Vers une hausse des dépenses militaires

Le ministre de la Défense Harjit Sajjan doit dévoiler aujourd'hui à Ottawa la nouvelle politique du Canada en matière de défense après plusieurs mois de consultations. Dans un long discours prononcé hier à la Chambre des communes afin de préciser la politique étrangère du Canada à l'heure du Brexit et de la nouvelle administration à Washington, la ministre Chrystia Freeland a affirmé que le gouvernement Trudeau a la ferme intention d'augmenter les dépenses militaires.

«Nous allons faire les investissements nécessaires dans notre armée, non seulement pour rattraper les années de négligence et de sous-financement, mais aussi pour permettre aux Forces armées canadiennes de repartir sur une nouvelle base, avec le matériel, la formation, les ressources et le financement constant et prévisible dont elles ont besoin pour accomplir leur travail difficile, dangereux et important. [...] Pour le Canada, il y a une raison très claire d'investir dans une armée efficace, professionnelle et solide : si les puissances moyennes ne participent pas pour faire progresser la paix et la stabilité dans le monde, elles laissent aux grandes puissances le pouvoir de prendre les décisions entre elles, ce qui ne serait pas dans l'intérêt du Canada», a-t-elle affirmé.

Dans ce même discours, la ministre Freeland a aussi dressé un constat brutal : le Canada ne peut plus compter sur les États-Unis pour jouer le rôle de chef de file mondial. Résultat : le Canada doit plus que jamais tracer sa propre voie en misant fermement sur le renforcement des institutions multilatérales telles que l'ONU, l'OTAN, le G7 ou le G20, entre autres.
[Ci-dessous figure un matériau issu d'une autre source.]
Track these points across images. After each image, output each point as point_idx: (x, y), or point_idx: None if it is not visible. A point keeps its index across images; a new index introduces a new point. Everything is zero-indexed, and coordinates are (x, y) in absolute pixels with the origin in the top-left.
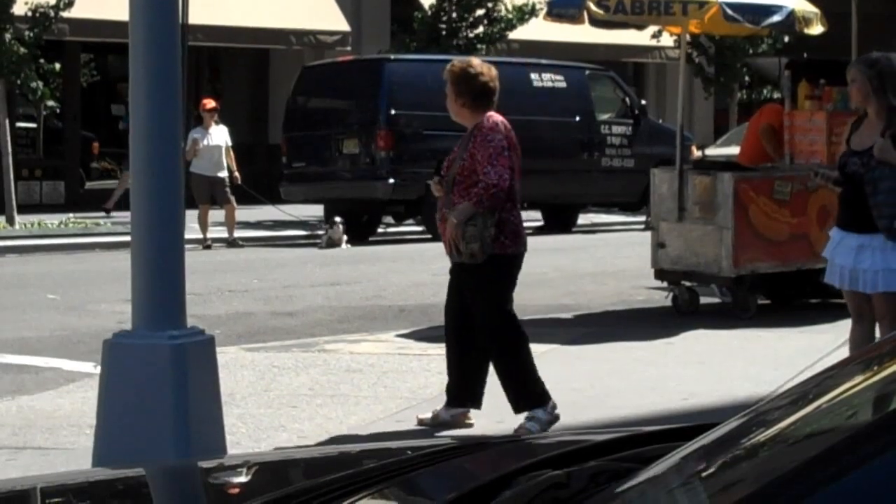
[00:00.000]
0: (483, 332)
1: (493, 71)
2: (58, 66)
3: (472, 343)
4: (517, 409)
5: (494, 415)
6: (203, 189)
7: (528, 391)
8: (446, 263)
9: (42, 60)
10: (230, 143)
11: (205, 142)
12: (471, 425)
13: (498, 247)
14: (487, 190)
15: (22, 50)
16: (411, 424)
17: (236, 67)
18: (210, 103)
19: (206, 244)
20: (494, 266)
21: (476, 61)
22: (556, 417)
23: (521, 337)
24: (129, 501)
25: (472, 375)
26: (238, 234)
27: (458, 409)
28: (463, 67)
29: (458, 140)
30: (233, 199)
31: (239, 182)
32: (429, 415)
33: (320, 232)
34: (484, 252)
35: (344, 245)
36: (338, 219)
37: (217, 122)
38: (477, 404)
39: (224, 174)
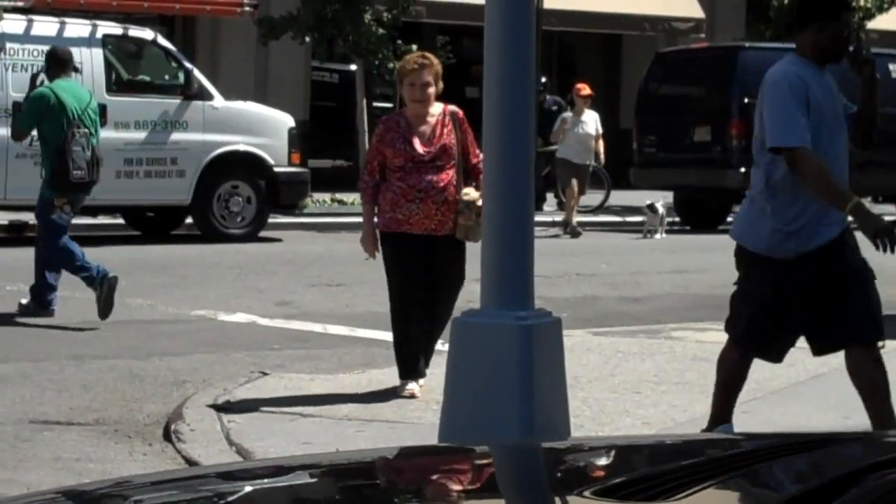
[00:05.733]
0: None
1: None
2: (414, 47)
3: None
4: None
5: (842, 410)
6: (567, 175)
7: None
8: None
9: (399, 42)
10: (601, 131)
11: (577, 129)
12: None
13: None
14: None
15: (380, 31)
16: (758, 416)
17: (589, 52)
18: (585, 89)
19: (566, 228)
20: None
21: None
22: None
23: None
24: (473, 478)
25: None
26: (583, 218)
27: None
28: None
29: None
30: (584, 187)
31: (602, 167)
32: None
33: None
34: None
35: (658, 235)
36: (657, 204)
37: (589, 109)
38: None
39: (590, 162)
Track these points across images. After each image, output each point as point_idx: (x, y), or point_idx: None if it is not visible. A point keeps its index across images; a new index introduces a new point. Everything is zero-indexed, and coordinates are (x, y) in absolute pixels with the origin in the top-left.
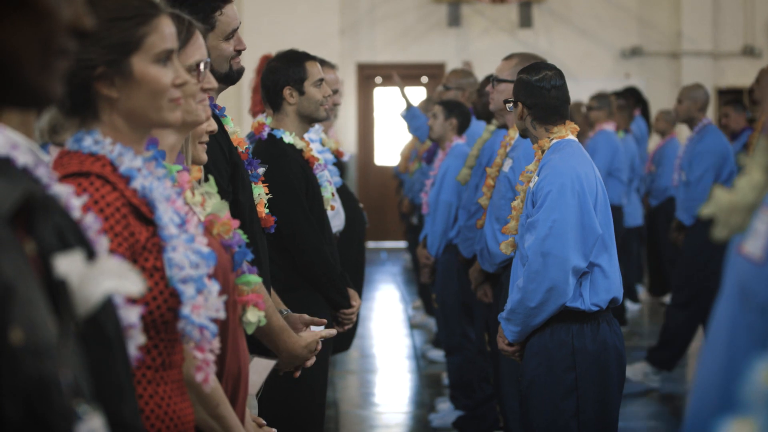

Selon Chrystia Freeland, le Canada doit prendre note «que [son] ami et allié met en doute la valeur de son leadership mondial» et doit donc «établir clairement» sa «propre orientation souverainiste».

Mme Freeland a ainsi fait écho aux propos tenus la semaine dernière par la chancelière allemande Angela Merkel à l'issue des sommets de l'OTAN et du G7. Elle avait alors affirmé que l'Europe devait devenir un «acteur qui s'engage à l'international», notamment en raison de l'évolution de la politique américaine, ajoutant que l'époque où «nous pouvions compter les uns sur les autres» était «quasiment révolue».

Pour Mme Freeland, il est évident que les Américains, en confiant la Maison-Blanche à Donald Trump lors de la dernière élection présidentielle, ont voté pour se libérer du «fardeau de chef de file mondial». «Je ne dis pas cela pour soulever la controverse. C'est un fait», a-t-elle dit. Cela a des conséquences : le président Turmp a remis en cause l'OTAN, les avantages de l'Accord de libre-échange nord-américain et les liens étroits que les États-Unis ont entretenus depuis des décennies avec l'Europe.

«Tracer la voie à suivre»

«Des relations internationales qui semblaient immuables depuis les 70 dernières années sont maintenant remises en question. [...] L'abandon de nos responsabilités n'est pas une option. Nous devons plutôt réfléchir soigneusement et longuement sur ce qui se passe et tracer la voie à suivre», a dit la ministre.

Dans son discours, la ministre a tenu à remercier les États-Unis pour le rôle crucial qu'ils ont joué dans l'établissement de l'ordre mondial depuis la Seconde Guerre mondiale. Mme Freeland a aussi fait un vibrant plaidoyer pour la libéralisation des échanges et dénoncé la tentation du protectionnisme. «Pour le Canada, le libre-échange constitue un autre avantage important d'un système international fondé sur des règles.»